(Задание):
Ответьте на вопросы по фрагменту о Петербурге.
1. Какое здание в городе названо самым красивым?
2. Кем был Педер фон Хавен?
3. Сколькими жизнями подданных, согласно фрагменту, пожертвовали ради возведения города?

(Фрагмент текста):
-*-
Подлинная история Дома Романовых. Путь к святости - Николай Коняев
Шрифт:
Интервал:
Это описание, сделанное добросовестным человеком[107], – приговор эпохе петровских реформ. Пожертвовать тремястами тысячами жизней[108] подданных ради возведение города, где самое красивое здание – конюшня временщика?
Нет, такого не знает история деспотий!
А смерть, как и во дни основания Петербурга, продолжала оставаться полноправной хозяйкой в городе. И при Анне Иоанновне она собирала здесь необыкновенно богатый урожай.
На равнодушие простых петербуржцев к смерти обратил внимание датский священник Педер фон Хавен: «Похороны и проводы умершего простого человека тоже обычно не производят большого впечатления… Я часто наблюдал, как лишь два парня приходили с телом, неся его на плечах на доске почти совершенно нагое, примерно так же, как носят муку к пекарю… Однажды два парня в обычной рабочей одежде так притащили тело.
Но, словно путь показался им слишком долгим, положили в конце концов тело в пустынном месте на берегу реки, забросали его землей, а поскольку голова высовывалась из-под земли, они сломали шею и наконец с большим трудом зарыли ее в землю».
Отметим, что это свидетельство человека, сочувствующего осуществленным в России реформам.
-*-
(Записанные данные):
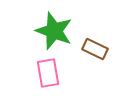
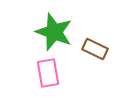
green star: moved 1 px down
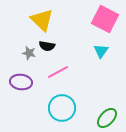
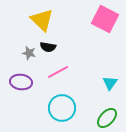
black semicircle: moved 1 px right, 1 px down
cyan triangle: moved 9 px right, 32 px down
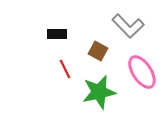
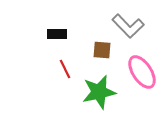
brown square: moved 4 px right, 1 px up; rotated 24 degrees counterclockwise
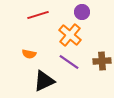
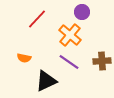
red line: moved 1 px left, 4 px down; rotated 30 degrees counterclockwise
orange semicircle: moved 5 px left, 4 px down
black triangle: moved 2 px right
-*-
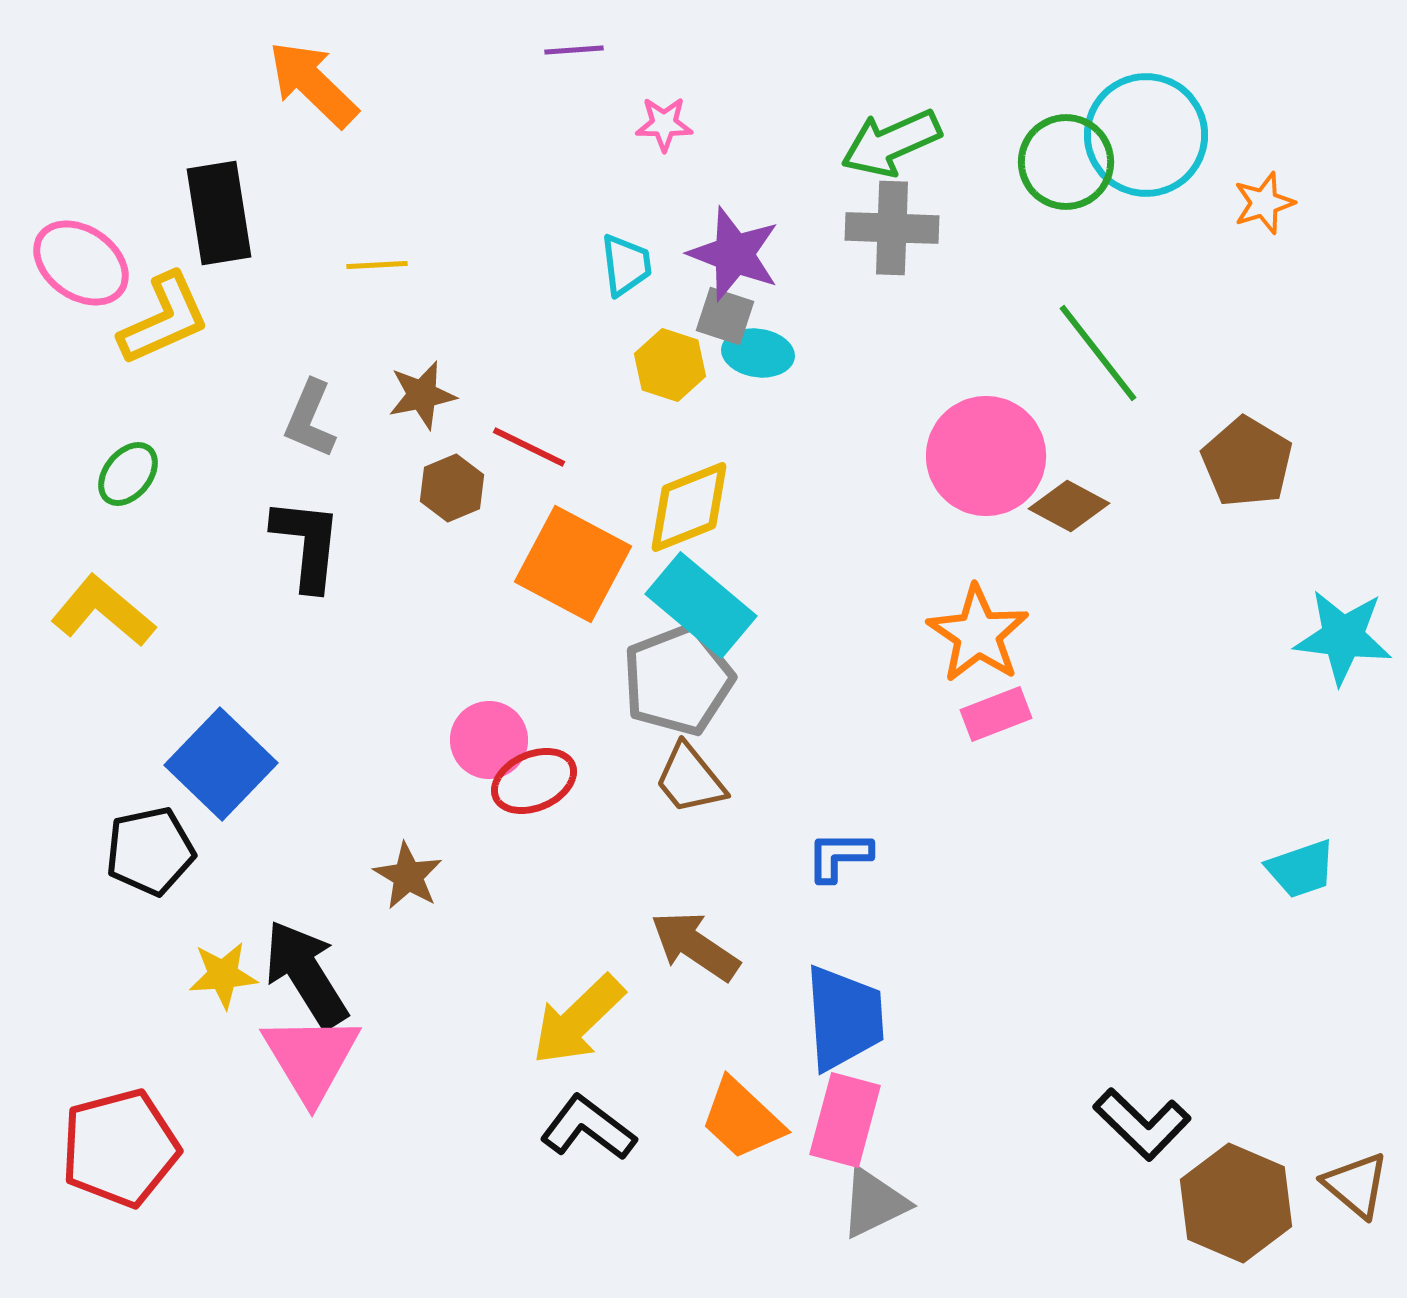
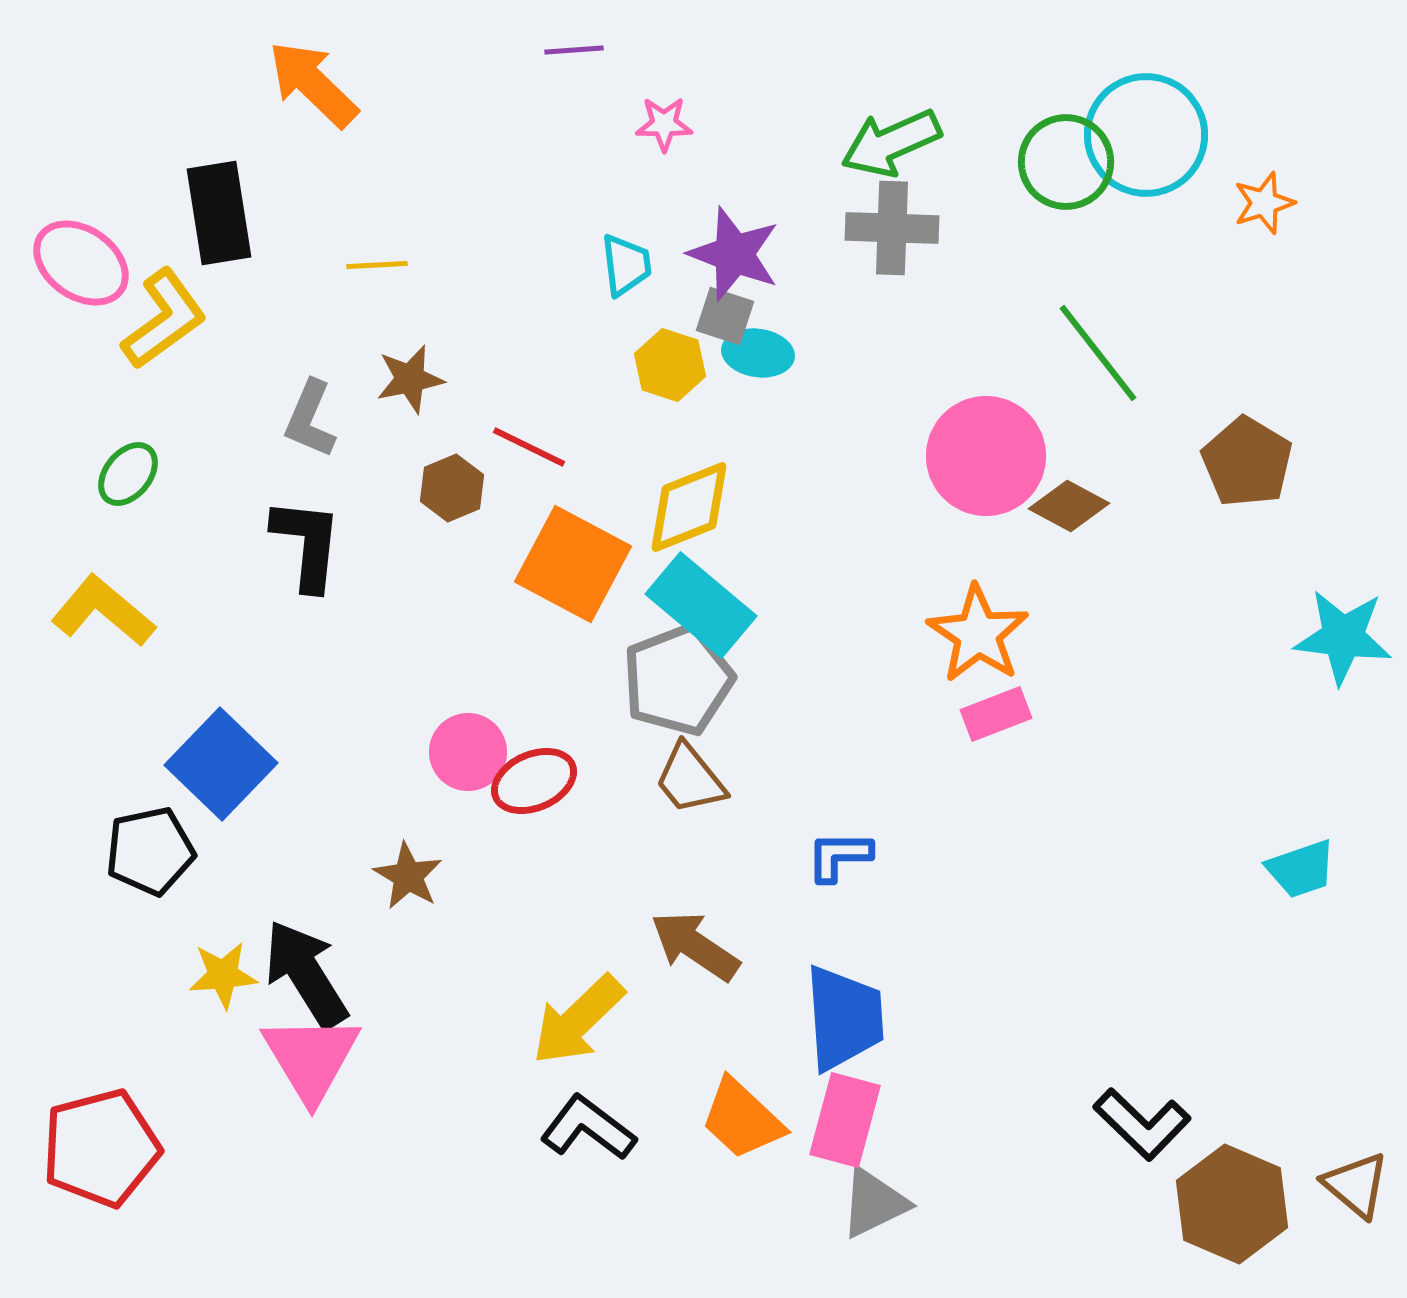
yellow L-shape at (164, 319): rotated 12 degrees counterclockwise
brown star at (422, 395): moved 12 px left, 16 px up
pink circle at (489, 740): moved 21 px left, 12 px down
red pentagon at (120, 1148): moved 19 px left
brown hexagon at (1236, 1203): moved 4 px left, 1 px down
-*-
(Ответ):
1. Конюшня временщика.
2. Датским священником.
3. Тремястами тысячами жизней.